Stored entries
——————————

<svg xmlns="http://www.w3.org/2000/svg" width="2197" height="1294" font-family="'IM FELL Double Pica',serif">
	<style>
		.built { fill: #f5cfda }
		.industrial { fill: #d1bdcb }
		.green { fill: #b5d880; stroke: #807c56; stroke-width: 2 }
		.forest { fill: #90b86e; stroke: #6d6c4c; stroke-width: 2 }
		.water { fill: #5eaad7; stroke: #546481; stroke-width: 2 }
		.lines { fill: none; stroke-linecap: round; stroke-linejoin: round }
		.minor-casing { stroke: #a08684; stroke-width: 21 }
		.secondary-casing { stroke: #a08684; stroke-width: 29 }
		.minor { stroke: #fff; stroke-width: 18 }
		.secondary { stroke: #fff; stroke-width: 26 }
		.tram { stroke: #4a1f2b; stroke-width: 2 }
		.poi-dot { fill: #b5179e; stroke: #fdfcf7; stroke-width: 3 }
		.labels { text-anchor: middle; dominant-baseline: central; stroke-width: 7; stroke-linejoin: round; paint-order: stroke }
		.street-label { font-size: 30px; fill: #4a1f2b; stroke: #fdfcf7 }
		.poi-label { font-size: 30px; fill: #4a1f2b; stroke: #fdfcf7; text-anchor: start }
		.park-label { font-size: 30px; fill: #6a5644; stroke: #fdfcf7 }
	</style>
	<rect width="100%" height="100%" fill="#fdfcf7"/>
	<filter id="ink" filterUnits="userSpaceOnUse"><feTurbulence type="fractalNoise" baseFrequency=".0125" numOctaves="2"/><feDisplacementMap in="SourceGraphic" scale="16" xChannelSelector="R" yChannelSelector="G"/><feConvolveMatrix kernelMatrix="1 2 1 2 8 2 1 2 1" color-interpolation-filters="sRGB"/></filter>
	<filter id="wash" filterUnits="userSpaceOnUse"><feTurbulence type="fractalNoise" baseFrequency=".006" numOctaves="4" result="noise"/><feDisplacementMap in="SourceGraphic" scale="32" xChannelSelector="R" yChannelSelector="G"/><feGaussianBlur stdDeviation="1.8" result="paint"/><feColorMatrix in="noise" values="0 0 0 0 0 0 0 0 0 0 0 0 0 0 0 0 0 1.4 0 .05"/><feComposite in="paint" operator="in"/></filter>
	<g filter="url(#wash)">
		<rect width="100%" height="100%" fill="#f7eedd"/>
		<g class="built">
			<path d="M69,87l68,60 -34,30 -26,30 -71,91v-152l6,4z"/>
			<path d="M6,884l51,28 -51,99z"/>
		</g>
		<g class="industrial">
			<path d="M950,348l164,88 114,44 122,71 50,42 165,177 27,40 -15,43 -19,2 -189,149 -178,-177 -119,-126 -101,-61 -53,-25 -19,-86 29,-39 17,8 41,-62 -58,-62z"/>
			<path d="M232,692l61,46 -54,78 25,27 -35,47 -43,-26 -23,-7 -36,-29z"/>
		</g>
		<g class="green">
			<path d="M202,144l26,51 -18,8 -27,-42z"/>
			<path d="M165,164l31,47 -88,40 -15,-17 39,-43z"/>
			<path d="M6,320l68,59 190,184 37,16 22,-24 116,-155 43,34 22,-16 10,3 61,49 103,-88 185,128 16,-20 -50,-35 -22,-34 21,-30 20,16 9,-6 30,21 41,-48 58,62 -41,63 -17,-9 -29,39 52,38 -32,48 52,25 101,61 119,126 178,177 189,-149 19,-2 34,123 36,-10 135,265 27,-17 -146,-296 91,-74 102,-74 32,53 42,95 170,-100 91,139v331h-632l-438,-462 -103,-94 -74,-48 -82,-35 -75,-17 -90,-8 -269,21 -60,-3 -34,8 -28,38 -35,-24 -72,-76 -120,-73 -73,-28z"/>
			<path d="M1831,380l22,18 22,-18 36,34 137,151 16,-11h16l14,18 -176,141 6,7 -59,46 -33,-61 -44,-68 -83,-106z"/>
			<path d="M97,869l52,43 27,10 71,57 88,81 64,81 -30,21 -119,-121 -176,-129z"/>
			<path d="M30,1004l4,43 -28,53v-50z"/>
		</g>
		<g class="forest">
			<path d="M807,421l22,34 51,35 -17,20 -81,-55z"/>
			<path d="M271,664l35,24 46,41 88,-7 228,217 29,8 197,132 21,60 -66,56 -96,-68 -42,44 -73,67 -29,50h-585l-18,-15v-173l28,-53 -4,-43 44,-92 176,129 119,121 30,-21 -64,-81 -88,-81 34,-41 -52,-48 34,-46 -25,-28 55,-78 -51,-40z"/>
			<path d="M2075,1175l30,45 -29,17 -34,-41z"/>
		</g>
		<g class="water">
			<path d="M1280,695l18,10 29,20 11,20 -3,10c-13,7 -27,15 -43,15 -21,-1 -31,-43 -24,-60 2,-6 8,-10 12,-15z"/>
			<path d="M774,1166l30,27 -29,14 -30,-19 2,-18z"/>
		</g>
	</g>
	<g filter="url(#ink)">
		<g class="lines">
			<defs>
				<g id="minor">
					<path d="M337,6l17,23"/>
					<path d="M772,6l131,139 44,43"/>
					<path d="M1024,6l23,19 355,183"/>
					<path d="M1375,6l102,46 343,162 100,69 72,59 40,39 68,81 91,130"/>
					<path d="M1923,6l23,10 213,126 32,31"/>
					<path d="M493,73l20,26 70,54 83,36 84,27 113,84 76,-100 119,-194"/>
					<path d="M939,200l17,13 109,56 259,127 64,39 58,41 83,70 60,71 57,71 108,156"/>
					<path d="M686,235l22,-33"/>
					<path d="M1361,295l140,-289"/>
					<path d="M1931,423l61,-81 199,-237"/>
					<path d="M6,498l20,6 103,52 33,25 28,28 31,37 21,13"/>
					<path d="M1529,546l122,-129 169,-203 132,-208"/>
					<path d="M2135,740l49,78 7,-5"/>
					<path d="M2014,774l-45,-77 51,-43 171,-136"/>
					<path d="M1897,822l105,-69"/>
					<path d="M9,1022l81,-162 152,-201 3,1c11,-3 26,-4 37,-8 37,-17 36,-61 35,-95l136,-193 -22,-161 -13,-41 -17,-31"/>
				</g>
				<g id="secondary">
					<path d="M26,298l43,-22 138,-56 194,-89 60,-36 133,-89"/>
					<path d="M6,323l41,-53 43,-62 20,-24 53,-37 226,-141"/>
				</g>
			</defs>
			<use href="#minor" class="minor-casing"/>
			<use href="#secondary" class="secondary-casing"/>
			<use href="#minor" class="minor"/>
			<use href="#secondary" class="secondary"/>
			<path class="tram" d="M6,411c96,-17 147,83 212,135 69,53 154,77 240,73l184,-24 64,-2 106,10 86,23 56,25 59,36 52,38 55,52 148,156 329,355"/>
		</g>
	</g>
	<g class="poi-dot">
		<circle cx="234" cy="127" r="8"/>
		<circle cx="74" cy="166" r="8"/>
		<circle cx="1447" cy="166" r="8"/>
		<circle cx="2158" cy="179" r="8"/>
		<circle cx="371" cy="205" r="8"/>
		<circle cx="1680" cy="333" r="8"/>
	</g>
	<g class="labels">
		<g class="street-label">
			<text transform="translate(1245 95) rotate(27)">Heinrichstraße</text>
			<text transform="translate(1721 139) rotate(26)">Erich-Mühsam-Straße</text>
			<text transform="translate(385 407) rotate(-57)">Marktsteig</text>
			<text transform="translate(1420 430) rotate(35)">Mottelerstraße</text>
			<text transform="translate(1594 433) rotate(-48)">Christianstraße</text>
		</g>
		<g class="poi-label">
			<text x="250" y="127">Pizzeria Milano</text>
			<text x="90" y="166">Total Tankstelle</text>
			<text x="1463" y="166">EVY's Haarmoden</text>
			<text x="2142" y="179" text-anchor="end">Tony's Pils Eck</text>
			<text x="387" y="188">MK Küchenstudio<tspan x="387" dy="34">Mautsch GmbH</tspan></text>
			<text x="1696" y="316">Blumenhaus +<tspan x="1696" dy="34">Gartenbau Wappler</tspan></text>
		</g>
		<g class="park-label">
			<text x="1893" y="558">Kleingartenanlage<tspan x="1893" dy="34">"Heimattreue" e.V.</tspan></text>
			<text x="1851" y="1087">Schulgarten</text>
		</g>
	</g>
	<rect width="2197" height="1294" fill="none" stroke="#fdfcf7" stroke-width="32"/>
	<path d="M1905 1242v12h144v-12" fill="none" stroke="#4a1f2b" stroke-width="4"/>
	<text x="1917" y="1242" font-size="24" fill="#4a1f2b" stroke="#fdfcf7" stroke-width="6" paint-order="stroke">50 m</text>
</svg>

——————————

Work item = Extract exactly and only the lines above from the line containing "#90b86e; stroke: #6d6c4c;" through the line containing "middle; dominant-baseline: central;", both end lines included.

Task solution =
		.forest { fill: #90b86e; stroke: #6d6c4c; stroke-width: 2 }
		.water { fill: #5eaad7; stroke: #546481; stroke-width: 2 }
		.lines { fill: none; stroke-linecap: round; stroke-linejoin: round }
		.minor-casing { stroke: #a08684; stroke-width: 21 }
		.secondary-casing { stroke: #a08684; stroke-width: 29 }
		.minor { stroke: #fff; stroke-width: 18 }
		.secondary { stroke: #fff; stroke-width: 26 }
		.tram { stroke: #4a1f2b; stroke-width: 2 }
		.poi-dot { fill: #b5179e; stroke: #fdfcf7; stroke-width: 3 }
		.labels { text-anchor: middle; dominant-baseline: central; stroke-width: 7; stroke-linejoin: round; paint-order: stroke }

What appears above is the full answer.